Workplace harassment prevention and awareness

In the contemporary discourse surrounding mental health and wellness, it is equally imperative to shine a light on the issue of workplace harassment.

Frequently, we encounter instances where a colleague or a senior member of the organisation is involved in a series of comments or actions towards a worker. These actions are offensive, embarrassing, humiliating, or demeaning to an individual or a group of workers in a known or reasonably expected unwelcome workplace. This encompasses workplace sexual harassment as well. Additionally, it extends to behaviour that intimidates, isolates, or discriminates against a worker or group of workers in a way that is unwelcome within the workplace.

Bullying or harassment has the potential to make individuals feel intimidated or offended, contributing to the creation of a hostile work environment. Examples of such behaviour encompass spreading malicious rumours, administering unfair treatment, picking on, or consistently undermining someone. Harassment can manifest itself through various mediums, including phone interactions or face-to-face encounters.

According to a 2022 report by the International Labour Organisation (ILO), approximately one in fifteen employees, representing 6.3% or 205 million individuals, have encountered sexual violence and harassment in the workplace. The report further highlights that instances of recurrent sexual harassment are notably higher among women, accounting for 56.5% of reported cases in the work environment, as stated by the United Nations Labour Agency.

In the contemporary business landscape, for a company to achieve rapid growth and ascend at an exponential rate, it is crucial to recognise the significance of addressing employee health needs.
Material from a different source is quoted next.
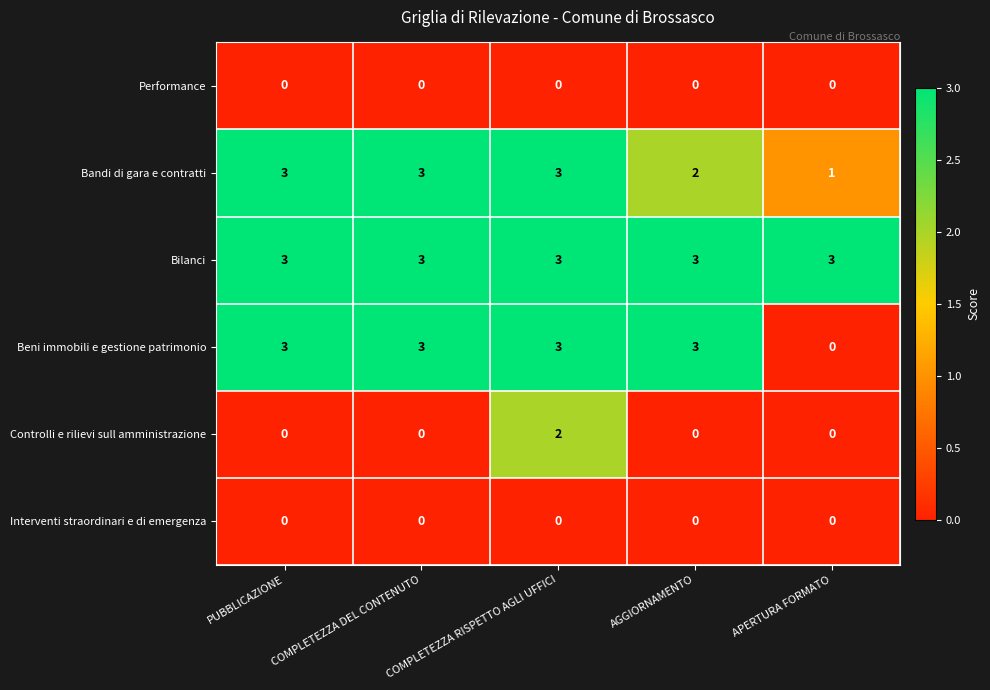

What is the difference between the maximum and minimum values in the Beni immobili e gestione patrimonio series?

3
This initiative begins with providing a secure and supportive environment, fostering a sense of connection and active engagement among employees. 

Over time, experiencing harassment can become deeply traumatic, potentially resulting in conditions such as depression, anxiety, or symptoms associated with post-traumatic stress disorder (PTSD).
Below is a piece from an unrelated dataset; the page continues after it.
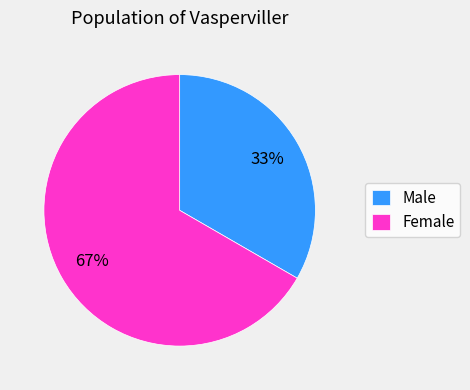

Do Male and Female together represent more than half of the pie?

Yes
Employers are obligated to establish comprehensive procedures for addressing reports or incidents of bullying and harassment. These procedures should ensure a prompt and thorough response to reports and aim to effectively address the incident while working towards preventing or minimising future occurrences.

The development and implementation of procedures for handling workplace bullying and harassment should cover the following aspects:

  • Investigation Guidelines:

Specification of how and when investigations will be conducted

Inclusion of relevant details to be considered in the investigation

  • Roles and Responsibilities:

Clear delineation of the roles and responsibilities of employers, supervisors, workers, as well as other involved parties such as investigators, witnesses, or union representatives

  • Follow-up Measures:

Outlining the steps for post-investigation actions, including descriptions of corrective measures, time frames for implementation, and strategies for addressing any adverse effects or symptoms

  • Record-keeping Requirements:

Establishing guidelines for maintaining records related to reported incidents and the ensuing investigations

It’s imperative for employers to not only establish these procedures but also ensure their consistent adherence. Workers are expected to cooperate with investigators by providing details about any acts of bullying or harassment they have experienced or witnessed, contributing to a thorough and effective resolution process.

In conclusion, workplace harassment is a pervasive issue that demands urgent attention and comprehensive action. The prevalence of incidents, as highlighted by reports from the International Labour Organisation, underscores the significance of addressing this challenge. The disproportionate impact on women, as indicated by the higher percentage of recurrent episodes, emphasises the need for targeted interventions.

To combat workplace harassment effectively, organisations must not only acknowledge its existence but also implement robust procedures for reporting, investigation, and resolution. Creating a safe and inclusive work environment is paramount, and it requires a commitment from employers, employees, and relevant stakeholders. By fostering a culture that prioritises respect, dignity, and equality, we can strive to eliminate workplace harassment and contribute to a healthier, more productive professional landscape.